## PROMPT
Word for word, repeat each line of the listing below.
#### LISTED ENTRIES ####
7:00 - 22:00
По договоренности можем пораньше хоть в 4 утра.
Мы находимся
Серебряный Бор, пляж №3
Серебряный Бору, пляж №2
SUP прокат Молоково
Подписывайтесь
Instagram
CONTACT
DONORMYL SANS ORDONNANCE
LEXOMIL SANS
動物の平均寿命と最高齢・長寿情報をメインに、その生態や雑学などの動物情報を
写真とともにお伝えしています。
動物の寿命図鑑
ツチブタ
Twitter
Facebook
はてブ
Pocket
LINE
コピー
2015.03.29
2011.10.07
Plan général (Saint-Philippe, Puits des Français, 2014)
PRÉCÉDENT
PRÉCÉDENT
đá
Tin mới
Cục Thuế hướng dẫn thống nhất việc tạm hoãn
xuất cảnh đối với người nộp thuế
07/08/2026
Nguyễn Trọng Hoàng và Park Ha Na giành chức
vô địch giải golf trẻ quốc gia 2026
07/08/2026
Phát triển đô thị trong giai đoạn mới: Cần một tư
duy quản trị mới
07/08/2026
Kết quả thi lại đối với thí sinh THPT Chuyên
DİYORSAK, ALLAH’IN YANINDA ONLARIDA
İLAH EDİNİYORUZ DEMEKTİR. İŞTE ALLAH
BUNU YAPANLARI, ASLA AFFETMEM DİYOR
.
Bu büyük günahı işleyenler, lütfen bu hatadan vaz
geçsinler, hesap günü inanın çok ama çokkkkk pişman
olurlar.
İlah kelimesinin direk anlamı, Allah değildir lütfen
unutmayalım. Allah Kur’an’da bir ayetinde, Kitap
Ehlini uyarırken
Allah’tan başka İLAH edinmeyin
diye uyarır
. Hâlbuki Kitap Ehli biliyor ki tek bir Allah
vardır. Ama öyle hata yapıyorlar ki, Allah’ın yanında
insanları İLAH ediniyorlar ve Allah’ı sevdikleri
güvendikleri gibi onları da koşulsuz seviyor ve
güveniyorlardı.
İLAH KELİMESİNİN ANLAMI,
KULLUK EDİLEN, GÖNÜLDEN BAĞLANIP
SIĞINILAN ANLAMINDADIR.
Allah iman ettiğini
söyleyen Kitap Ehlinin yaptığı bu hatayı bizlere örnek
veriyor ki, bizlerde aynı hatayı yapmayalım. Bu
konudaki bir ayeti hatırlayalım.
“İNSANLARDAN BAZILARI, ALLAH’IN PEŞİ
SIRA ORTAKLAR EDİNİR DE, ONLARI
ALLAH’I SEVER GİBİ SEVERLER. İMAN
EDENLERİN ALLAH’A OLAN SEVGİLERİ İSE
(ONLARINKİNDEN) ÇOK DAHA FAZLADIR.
####
## REPLY
7:00 - 22:00
По договоренности можем пораньше хоть в 4 утра.
Мы находимся
Серебряный Бор, пляж №3
Серебряный Бору, пляж №2
SUP прокат Молоково
Подписывайтесь
Instagram
CONTACT
DONORMYL SANS ORDONNANCE
LEXOMIL SANS
動物の平均寿命と最高齢・長寿情報をメインに、その生態や雑学などの動物情報を
写真とともにお伝えしています。
動物の寿命図鑑
ツチブタ
Twitter
Facebook
はてブ
Pocket
LINE
コピー
2015.03.29
2011.10.07
Plan général (Saint-Philippe, Puits des Français, 2014)
PRÉCÉDENT
PRÉCÉDENT
đá
Tin mới
Cục Thuế hướng dẫn thống nhất việc tạm hoãn
xuất cảnh đối với người nộp thuế
07/08/2026
Nguyễn Trọng Hoàng và Park Ha Na giành chức
vô địch giải golf trẻ quốc gia 2026
07/08/2026
Phát triển đô thị trong giai đoạn mới: Cần một tư
duy quản trị mới
07/08/2026
Kết quả thi lại đối với thí sinh THPT Chuyên
DİYORSAK, ALLAH’IN YANINDA ONLARIDA
İLAH EDİNİYORUZ DEMEKTİR. İŞTE ALLAH
BUNU YAPANLARI, ASLA AFFETMEM DİYOR
.
Bu büyük günahı işleyenler, lütfen bu hatadan vaz
geçsinler, hesap günü inanın çok ama çokkkkk pişman
olurlar.
İlah kelimesinin direk anlamı, Allah değildir lütfen
unutmayalım. Allah Kur’an’da bir ayetinde, Kitap
Ehlini uyarırken
Allah’tan başka İLAH edinmeyin
diye uyarır
. Hâlbuki Kitap Ehli biliyor ki tek bir Allah
vardır. Ama öyle hata yapıyorlar ki, Allah’ın yanında
insanları İLAH ediniyorlar ve Allah’ı sevdikleri
güvendikleri gibi onları da koşulsuz seviyor ve
güveniyorlardı.
İLAH KELİMESİNİN ANLAMI,
KULLUK EDİLEN, GÖNÜLDEN BAĞLANIP
SIĞINILAN ANLAMINDADIR.
Allah iman ettiğini
söyleyen Kitap Ehlinin yaptığı bu hatayı bizlere örnek
veriyor ki, bizlerde aynı hatayı yapmayalım. Bu
konudaki bir ayeti hatırlayalım.
“İNSANLARDAN BAZILARI, ALLAH’IN PEŞİ
SIRA ORTAKLAR EDİNİR DE, ONLARI
ALLAH’I SEVER GİBİ SEVERLER. İMAN
EDENLERİN ALLAH’A OLAN SEVGİLERİ İSE
(ONLARINKİNDEN) ÇOK DAHA FAZLADIR.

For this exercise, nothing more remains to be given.